TASK INSTRUCTIONS => Go through the data and report each line that holds the string "size".

(Dataset entries)

--- --- ---

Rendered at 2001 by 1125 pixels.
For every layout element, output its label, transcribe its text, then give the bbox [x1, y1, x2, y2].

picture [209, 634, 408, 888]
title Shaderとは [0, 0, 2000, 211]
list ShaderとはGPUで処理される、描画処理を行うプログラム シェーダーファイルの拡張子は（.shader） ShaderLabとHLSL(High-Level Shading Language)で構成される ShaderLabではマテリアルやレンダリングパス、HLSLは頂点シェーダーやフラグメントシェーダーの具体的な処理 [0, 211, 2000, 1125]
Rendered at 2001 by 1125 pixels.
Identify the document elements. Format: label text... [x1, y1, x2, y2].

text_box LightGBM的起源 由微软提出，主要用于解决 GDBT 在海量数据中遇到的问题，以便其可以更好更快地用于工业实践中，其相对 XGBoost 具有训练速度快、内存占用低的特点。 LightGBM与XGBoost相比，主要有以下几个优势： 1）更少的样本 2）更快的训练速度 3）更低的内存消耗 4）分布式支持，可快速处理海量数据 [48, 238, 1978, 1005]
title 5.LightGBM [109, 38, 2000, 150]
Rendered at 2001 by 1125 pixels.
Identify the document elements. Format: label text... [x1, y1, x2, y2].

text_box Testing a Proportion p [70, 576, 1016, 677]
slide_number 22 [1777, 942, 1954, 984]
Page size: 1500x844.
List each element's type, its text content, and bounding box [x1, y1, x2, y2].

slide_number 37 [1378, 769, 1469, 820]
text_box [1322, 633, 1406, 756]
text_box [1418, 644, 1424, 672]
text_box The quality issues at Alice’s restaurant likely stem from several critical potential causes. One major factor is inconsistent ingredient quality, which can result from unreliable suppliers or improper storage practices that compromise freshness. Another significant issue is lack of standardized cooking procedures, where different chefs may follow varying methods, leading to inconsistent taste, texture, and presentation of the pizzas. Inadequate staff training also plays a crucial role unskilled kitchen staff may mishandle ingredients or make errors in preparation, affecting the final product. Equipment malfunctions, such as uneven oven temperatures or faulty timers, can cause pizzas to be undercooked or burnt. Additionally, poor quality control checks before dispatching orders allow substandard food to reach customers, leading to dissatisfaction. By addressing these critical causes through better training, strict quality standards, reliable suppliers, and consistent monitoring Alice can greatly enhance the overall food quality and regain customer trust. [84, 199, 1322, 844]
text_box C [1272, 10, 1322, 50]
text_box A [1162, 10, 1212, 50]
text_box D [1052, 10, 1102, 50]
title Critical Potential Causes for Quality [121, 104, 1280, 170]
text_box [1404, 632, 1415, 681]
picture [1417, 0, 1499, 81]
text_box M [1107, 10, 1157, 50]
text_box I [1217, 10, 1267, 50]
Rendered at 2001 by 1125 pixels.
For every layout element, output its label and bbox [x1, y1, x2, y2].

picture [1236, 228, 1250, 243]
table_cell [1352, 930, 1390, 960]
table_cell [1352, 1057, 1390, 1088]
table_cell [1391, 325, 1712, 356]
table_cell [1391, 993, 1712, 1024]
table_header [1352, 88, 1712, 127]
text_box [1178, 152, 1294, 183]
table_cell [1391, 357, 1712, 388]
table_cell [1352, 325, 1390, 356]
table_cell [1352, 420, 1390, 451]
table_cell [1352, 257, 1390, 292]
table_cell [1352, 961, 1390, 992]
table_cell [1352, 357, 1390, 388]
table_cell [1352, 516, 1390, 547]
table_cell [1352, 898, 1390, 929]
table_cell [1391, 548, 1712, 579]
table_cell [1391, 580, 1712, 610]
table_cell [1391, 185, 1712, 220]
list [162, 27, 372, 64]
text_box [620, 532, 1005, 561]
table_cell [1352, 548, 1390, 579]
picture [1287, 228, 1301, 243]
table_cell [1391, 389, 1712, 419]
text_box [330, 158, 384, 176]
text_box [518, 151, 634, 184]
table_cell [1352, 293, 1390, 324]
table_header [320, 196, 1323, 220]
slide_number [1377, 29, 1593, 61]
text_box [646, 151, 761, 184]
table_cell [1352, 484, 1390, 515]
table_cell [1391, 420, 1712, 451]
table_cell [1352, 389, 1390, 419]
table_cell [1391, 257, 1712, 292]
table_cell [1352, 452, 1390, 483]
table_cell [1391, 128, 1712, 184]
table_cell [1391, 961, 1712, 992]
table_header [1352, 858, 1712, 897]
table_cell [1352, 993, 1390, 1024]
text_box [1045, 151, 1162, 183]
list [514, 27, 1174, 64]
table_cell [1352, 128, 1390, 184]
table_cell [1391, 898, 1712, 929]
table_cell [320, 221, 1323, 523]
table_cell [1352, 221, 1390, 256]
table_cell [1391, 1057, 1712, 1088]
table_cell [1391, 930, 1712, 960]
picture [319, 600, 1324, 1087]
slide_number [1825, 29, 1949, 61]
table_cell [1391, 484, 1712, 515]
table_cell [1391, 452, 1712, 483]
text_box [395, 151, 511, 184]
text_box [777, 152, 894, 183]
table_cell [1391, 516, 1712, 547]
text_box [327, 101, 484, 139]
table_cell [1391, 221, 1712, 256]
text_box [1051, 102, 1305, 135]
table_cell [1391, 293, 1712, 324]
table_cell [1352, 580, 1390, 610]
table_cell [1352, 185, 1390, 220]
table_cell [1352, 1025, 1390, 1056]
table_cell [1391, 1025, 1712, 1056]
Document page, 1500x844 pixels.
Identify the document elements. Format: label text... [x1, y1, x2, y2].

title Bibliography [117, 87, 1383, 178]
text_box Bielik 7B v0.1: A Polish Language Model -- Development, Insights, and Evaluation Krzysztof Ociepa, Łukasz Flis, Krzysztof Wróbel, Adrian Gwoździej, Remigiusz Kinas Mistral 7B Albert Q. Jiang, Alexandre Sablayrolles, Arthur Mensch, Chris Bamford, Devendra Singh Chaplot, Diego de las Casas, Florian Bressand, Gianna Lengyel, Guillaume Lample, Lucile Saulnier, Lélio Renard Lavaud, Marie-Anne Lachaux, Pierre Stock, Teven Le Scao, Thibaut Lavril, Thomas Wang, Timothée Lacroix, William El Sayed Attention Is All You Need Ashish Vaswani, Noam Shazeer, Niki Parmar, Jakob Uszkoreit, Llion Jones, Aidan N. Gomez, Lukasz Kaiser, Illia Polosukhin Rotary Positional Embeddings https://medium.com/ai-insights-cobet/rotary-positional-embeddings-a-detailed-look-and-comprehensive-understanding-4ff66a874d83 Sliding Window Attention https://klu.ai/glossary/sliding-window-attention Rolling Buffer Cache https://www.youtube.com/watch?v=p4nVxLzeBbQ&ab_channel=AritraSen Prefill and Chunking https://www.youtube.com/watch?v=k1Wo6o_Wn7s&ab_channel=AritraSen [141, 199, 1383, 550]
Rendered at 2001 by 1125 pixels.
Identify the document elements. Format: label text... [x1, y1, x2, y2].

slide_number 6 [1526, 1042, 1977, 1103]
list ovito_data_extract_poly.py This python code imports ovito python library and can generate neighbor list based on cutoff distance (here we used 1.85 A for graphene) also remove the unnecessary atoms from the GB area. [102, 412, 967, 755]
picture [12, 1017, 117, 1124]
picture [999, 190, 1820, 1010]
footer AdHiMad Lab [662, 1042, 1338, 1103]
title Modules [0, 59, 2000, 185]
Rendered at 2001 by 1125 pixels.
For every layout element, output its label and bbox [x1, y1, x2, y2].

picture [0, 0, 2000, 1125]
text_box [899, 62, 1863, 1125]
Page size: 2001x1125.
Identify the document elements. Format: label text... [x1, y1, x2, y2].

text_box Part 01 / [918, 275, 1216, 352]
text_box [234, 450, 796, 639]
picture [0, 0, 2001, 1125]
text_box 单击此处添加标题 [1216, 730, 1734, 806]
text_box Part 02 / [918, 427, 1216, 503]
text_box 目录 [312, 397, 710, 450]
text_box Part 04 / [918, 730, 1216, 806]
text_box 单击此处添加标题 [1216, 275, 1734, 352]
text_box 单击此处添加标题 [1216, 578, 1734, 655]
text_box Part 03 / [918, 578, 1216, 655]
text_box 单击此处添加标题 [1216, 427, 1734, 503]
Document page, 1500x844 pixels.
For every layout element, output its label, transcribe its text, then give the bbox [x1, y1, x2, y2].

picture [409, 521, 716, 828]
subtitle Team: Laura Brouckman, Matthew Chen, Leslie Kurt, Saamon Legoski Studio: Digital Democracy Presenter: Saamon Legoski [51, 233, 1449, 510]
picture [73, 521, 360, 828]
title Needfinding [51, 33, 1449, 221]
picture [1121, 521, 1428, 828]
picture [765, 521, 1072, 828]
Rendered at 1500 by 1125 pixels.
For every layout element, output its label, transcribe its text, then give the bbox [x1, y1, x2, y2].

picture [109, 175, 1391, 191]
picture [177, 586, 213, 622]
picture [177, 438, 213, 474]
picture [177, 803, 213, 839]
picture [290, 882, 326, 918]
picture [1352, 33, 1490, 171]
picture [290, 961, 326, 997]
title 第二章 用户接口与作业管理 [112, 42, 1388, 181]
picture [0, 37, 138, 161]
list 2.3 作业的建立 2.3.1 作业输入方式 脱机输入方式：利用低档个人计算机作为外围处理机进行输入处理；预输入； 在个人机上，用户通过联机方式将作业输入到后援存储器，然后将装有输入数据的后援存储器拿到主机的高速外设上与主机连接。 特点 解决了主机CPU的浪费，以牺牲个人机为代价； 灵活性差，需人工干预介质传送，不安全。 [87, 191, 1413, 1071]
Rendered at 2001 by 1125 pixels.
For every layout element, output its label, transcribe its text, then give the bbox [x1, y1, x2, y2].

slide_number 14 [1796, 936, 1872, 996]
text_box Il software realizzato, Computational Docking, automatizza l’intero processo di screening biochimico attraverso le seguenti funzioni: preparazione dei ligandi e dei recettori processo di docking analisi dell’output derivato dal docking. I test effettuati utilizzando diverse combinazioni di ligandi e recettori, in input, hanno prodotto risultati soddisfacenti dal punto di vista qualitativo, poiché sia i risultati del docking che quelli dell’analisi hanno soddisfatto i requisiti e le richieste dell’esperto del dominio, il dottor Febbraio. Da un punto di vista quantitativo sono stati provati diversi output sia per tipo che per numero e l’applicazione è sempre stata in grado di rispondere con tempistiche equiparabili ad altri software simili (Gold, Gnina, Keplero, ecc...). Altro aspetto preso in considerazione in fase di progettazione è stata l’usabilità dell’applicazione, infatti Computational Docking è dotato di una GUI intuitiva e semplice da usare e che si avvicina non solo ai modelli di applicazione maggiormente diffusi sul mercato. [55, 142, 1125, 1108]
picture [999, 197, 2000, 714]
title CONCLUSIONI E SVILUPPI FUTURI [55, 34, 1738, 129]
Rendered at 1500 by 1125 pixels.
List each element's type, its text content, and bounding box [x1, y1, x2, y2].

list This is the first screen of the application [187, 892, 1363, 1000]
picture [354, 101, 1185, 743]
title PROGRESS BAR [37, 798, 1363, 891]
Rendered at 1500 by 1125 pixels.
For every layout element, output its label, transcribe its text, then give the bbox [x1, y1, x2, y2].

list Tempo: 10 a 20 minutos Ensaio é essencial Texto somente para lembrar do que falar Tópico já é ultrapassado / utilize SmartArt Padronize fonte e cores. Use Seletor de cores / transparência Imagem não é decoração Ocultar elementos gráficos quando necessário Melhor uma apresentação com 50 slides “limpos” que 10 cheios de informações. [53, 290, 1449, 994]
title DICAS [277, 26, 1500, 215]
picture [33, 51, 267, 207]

--- --- ---

FINISHED EXERCISE =>
Page size: 1500x844.
Page size: 2001x1125.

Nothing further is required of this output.